Au centre de l’histoire, une amitié lumineuse va se développer entre TJ Ballantyne, propriétaire du pub, homme d’âge mûr, usé, cabossé, d’une grande humanité et

qui veut croire à la fraternité et à la résistance collective, et Yara, migrante parlant fort correctement l’anglais, ne portant pas le voile et jeune femme déterminée. Elle symbolise aussi la résilience d’un grand nombre de migrants. L’arrivée des réfugiés transforme le quotidien de JT. En effet, il doit apprendre à se réconcilier avec lui-même, sa femme l’a quitté et son fils ne vient jamais le voir. Il porte toute son affection sur Mara, sa petite chienne. JT, comme le nom de son pub, est un vieux chêne. Il va prendre la jeune femme sous son aile et organiser une solidarité pour aider ces familles de réfugiés, mais aussi les enfants défavorisés de la ville. Il se met à dos ses plus proches amis et fidèles clients du pub, qui voient d’un mauvais œil l’implantation d’étrangers dans leur ville. En effet cette ville vit avec son histoire, ses fantômes et ses deuils.

L’appareil photo que JT offrira à Yara devient un enjeu d’une grande importance. La jeune fille va redonner des couleurs à la vie les habitants, qui ont si peu à manger ou à partager. C’est dans ce genre de situation extrême, à travers la prise de repas en commun, que les cœurs s’ouvrent déclare la jeune fille : « Quand on mange ensemble, on se serre les coudes », « Dans la vie, parfois, il n’y a pas besoin de mots, juste de la nourriture ».

Avec l’aide de Yara et d’une femme du village JT décide d’organiser une cantine solidaire dans une arrière-salle désaffectée de son établissement, aux murs couverts de photos, hommages en noir et blanc à la grande grève des mineurs contre le gouvernement de Margaret Thatcher, en 1984-1985.

§ **LIGNES EXTRAITES**
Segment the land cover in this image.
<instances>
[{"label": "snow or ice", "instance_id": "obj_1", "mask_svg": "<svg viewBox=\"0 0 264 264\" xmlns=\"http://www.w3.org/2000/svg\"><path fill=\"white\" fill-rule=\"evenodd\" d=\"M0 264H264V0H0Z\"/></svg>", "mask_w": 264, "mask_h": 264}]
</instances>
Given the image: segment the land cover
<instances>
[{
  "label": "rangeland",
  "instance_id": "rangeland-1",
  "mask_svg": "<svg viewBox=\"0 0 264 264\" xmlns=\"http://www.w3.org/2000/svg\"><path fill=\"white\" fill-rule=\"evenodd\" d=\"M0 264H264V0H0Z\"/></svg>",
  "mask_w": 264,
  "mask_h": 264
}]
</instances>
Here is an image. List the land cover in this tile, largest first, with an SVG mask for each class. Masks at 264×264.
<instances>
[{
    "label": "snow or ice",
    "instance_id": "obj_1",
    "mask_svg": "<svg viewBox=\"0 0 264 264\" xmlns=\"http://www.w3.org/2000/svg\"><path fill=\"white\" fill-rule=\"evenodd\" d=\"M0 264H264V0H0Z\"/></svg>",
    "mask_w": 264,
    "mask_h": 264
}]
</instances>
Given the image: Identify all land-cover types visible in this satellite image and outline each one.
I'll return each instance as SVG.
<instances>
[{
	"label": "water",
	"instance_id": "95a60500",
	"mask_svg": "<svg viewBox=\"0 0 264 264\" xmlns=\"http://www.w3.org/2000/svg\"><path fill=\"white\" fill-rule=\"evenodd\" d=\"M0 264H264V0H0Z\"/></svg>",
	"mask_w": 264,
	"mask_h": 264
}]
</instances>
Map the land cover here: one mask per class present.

§ **ÉNONCÉ A**
Recopiez, dans le texte fourni, tout le passage qui va de « qui veut croire » jusqu'à « et ses deuils. » inclus.
§ **ÉNONCÉ B**
D'après le texte fourni, à quel événement rendent hommage les photos en noir et blanc qui couvrent les murs de l'arrière-salle ?
Les lignes ne sont pas nécessaires ici.

§ **RÉPONSE ATTENDUE A**
qui veut croire à la fraternité et à la résistance collective, et Yara, migrante parlant fort correctement l’anglais, ne portant pas le voile et jeune femme déterminée. Elle symbolise aussi la résilience d’un grand nombre de migrants. L’arrivée des réfugiés transforme le quotidien de JT. En effet, il doit apprendre à se réconcilier avec lui-même, sa femme l’a quitté et son fils ne vient jamais le voir. Il porte toute son affection sur Mara, sa petite chienne. JT, comme le nom de son pub, est un vieux chêne. Il va prendre la jeune femme sous son aile et organiser une solidarité pour aider ces familles de réfugiés, mais aussi les enfants défavorisés de la ville. Il se met à dos ses plus proches amis et fidèles clients du pub, qui voient d’un mauvais œil l’implantation d’étrangers dans leur ville. En effet cette ville vit avec son histoire, ses fantômes et ses deuils.

§ **RÉPONSE ATTENDUE B**
À la grande grève des mineurs contre le gouvernement de Margaret Thatcher, en 1984-1985.